The pairing of Solr and Spark was a popular topic at the All Things Open 2016 conference. These tools re-index content in real time based on what people search for, how they search, and what keywords or products they use.
When used together, Solr and Spark can boost a website's search terms and product recommendations, and therefore increase its number of visitors and conversions.
Solr is an enterprise search appliance that creates a software-based index of a site’s content. Spark is a big data tool for massively paralyzing, i.e. running parallel jobs against a cluster of machines to ask certain kinds of questions and produce certain kinds of answers. Combining these two technologies allows a site to provide visitors with the most relevant results for internal site searches, or to display links for the most popular articles or products.
These functions are possible because Spark processes visitors’ activity data and simultaneously sends the information back to Solr as relevancy indices, creating a popularity catalog between the two programs that is updated in real time.
This means that using Solr with Spark makes it actually possible to empower front-end GUIs, so certain keywords or links can be considered trending or popular depending on how many times they’ve been searched for or acted upon by past visitors.
For example, if the software realizes most people searching for soccer shin guards end up clicking on the seventh search result, the relevancy of this link will be automatically brought up for future visitors. It’s like AB testing on steroids.
The team that built Solr also created a plugin for the program that provides Spark with native dataframes. Thanks to this plugin, very little translation is needed between the two for one to bring in data from the other and vice versa. That’s why these two programs work so well together.
Spark has other benefits to the Solr software as well. For instance, Spark can be used to update Solr indexes in parallel, so content search results stay fresh.
Also, a Spark cluster can be scaled up and down as needed during rapid re-indexing.

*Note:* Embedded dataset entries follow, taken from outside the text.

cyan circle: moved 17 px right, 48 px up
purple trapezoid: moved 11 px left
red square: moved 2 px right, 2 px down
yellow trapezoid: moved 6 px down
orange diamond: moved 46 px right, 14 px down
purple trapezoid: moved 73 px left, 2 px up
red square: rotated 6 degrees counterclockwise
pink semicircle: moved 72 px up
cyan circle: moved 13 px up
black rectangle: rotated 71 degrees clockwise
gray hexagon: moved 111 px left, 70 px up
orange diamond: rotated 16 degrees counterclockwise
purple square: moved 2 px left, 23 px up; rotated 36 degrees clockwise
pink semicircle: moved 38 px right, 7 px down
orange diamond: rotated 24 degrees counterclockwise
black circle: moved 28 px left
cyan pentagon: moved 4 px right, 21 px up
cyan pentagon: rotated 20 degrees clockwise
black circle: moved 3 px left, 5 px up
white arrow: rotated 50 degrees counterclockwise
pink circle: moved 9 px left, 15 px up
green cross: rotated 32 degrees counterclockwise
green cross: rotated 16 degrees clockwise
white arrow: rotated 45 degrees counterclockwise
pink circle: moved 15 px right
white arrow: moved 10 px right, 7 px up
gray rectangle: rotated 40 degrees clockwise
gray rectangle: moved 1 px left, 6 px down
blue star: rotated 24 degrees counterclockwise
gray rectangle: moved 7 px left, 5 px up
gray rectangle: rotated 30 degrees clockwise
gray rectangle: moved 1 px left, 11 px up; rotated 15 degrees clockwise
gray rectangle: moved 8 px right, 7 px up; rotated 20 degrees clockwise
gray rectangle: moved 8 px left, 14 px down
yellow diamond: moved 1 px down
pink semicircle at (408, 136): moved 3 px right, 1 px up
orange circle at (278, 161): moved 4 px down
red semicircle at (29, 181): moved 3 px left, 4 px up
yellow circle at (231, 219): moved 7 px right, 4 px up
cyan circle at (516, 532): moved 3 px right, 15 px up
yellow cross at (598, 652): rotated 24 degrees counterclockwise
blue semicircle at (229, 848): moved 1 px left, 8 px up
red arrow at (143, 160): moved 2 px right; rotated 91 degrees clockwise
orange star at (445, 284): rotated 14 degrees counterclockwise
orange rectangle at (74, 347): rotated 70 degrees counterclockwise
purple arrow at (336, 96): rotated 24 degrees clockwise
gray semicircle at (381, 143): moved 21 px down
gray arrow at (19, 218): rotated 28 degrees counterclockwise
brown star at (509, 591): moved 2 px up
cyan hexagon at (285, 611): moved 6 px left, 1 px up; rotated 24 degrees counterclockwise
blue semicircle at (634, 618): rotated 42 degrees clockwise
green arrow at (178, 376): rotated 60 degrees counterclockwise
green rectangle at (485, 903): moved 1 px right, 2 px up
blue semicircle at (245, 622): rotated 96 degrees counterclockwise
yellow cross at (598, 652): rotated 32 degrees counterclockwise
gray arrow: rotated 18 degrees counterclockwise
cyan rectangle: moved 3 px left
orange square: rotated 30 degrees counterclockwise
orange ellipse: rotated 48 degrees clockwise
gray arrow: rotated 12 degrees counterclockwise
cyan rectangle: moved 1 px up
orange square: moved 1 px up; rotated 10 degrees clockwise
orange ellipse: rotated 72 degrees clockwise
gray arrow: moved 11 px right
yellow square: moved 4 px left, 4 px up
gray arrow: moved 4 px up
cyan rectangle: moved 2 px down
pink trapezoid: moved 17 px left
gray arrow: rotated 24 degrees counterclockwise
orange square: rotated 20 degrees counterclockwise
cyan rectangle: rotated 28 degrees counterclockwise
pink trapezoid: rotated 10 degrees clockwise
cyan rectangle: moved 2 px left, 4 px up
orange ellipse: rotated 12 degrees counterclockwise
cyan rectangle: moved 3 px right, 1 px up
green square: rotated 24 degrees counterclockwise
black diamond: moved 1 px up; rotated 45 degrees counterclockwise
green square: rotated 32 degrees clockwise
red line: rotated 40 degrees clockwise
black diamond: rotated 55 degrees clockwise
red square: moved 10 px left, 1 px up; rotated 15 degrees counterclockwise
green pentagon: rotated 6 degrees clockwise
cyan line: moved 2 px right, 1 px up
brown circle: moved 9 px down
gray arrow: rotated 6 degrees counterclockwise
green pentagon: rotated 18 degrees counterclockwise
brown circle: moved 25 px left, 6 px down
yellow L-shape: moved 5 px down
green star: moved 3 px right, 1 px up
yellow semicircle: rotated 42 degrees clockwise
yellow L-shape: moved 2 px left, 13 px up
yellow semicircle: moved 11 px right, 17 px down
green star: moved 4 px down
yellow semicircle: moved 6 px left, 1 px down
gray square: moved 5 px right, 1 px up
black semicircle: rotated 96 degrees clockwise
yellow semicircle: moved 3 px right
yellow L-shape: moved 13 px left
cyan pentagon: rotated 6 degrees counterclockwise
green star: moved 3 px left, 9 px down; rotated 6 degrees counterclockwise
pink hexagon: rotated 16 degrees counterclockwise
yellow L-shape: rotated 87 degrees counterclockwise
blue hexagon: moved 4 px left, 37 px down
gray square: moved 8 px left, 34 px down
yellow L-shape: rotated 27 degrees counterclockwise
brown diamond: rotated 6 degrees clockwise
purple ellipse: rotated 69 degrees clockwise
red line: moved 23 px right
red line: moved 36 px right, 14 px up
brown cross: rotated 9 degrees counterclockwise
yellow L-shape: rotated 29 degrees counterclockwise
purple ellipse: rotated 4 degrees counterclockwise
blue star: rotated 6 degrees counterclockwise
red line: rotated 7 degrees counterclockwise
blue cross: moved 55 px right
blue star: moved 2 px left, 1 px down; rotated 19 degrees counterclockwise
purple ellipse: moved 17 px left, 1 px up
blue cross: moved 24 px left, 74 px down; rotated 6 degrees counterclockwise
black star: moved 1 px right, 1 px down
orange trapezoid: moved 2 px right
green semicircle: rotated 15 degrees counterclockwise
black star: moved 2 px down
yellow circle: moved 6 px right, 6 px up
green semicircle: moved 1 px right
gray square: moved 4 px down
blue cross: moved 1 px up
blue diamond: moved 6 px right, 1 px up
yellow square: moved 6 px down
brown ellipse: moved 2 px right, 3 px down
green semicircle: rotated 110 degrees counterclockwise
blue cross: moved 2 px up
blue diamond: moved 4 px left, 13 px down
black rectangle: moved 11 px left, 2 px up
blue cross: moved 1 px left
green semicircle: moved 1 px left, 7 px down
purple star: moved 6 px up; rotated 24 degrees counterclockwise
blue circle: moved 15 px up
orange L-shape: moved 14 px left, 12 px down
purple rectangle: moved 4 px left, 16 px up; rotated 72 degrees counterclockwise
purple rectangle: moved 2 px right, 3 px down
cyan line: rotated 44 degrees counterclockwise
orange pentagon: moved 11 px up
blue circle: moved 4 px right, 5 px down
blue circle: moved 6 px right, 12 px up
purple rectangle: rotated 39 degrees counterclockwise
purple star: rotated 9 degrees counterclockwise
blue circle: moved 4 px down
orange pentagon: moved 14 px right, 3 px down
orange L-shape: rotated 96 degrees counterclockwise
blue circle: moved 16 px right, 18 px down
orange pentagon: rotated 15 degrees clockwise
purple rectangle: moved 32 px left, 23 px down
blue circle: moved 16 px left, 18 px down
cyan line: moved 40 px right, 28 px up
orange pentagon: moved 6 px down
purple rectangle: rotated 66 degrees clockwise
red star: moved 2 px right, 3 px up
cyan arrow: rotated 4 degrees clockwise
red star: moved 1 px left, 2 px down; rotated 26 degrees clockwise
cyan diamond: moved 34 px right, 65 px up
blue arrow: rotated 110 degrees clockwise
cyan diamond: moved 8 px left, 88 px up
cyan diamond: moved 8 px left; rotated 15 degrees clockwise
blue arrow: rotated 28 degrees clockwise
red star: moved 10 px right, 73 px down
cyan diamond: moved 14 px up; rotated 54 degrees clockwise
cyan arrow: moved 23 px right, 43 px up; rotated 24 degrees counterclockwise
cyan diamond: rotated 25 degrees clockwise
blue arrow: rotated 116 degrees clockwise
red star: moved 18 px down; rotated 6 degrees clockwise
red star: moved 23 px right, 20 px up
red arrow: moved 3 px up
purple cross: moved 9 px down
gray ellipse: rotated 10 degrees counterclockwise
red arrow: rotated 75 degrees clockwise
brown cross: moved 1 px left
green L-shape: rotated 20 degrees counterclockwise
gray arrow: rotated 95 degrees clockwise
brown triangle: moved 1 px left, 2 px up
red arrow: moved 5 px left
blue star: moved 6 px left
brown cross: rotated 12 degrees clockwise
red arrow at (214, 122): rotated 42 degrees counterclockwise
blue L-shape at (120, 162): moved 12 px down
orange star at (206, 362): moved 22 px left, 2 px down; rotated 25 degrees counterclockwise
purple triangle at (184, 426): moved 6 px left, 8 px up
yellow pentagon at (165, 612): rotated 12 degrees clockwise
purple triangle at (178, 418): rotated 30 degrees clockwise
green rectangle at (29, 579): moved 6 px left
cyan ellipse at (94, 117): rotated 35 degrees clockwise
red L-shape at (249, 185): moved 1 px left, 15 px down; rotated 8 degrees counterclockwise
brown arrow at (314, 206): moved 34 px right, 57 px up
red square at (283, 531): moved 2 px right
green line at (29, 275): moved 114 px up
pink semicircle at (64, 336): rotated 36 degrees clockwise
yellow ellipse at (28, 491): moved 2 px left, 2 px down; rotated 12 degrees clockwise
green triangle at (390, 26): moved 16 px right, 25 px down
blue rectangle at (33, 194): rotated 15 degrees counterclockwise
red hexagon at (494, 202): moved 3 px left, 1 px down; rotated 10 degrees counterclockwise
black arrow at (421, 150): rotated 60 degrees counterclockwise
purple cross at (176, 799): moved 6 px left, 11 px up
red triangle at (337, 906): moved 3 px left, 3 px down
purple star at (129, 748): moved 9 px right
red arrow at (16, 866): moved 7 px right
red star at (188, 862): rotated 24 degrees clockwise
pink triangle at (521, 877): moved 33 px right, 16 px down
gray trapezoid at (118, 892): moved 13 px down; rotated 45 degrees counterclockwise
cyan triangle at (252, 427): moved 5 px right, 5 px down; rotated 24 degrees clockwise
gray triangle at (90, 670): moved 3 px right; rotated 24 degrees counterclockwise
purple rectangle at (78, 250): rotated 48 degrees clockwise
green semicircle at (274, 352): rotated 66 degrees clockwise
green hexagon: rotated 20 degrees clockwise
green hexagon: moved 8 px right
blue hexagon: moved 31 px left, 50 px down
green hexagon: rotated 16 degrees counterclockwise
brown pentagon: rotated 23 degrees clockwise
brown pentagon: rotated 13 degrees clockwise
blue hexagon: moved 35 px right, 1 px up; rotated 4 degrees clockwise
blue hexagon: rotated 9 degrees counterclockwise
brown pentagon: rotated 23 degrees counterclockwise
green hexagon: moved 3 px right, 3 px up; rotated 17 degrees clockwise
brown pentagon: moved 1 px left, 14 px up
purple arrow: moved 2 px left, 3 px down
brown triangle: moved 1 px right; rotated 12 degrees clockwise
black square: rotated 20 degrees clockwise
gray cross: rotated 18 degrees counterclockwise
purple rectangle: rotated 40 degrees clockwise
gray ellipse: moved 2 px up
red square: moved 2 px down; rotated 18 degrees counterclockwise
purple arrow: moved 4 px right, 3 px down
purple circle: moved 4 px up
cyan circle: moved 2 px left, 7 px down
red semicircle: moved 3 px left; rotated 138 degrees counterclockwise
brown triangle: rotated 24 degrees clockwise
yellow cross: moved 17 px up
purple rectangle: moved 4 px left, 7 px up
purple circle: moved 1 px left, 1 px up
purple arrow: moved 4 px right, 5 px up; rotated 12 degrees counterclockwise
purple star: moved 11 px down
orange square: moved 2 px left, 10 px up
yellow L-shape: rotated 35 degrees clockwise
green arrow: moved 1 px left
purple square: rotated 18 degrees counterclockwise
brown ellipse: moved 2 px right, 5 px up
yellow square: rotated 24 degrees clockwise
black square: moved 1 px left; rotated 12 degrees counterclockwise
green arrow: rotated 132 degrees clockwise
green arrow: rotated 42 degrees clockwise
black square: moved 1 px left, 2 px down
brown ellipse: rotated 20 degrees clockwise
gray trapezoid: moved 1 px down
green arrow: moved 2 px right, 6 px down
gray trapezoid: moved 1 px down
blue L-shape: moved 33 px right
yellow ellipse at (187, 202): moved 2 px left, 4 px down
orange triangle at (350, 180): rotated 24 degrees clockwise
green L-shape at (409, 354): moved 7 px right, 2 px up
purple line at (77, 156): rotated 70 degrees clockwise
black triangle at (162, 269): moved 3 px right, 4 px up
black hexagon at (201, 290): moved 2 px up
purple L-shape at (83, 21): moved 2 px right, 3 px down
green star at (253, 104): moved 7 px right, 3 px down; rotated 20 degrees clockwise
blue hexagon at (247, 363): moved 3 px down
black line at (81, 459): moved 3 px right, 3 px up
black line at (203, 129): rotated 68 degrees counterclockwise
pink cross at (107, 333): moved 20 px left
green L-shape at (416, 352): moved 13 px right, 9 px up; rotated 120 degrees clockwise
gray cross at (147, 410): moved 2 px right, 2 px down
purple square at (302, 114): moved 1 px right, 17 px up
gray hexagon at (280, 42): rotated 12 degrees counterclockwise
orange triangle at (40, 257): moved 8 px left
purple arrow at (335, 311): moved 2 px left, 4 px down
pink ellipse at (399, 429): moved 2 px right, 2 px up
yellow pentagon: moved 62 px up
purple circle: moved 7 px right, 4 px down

This compatibility also comes in handy for offline computations of pagerank, popularity, or trends.
The uses of Solr and Spark go beyond just web signals. Email trackers, UI trackers inside of ads, or any other data that can be gathered as signals provide other options for developers. One such alternative use is tracking clicks made by recipients of email marketing messages to influence which products or search results are presented in future communications and remarketing efforts.
There isn’t much word yet as to how Solr and Spark’s partnership could account for bot searches and clicks, but, for now, the technology can still be very useful to developers looking to create more interactivity between front and back ends of web applications.
The Lucidworks team has put up a demo repo on Github so you can test drive Solr and Spark running together. What's even better, the app uses Flask as the front-end to route traffic in and out of the solution.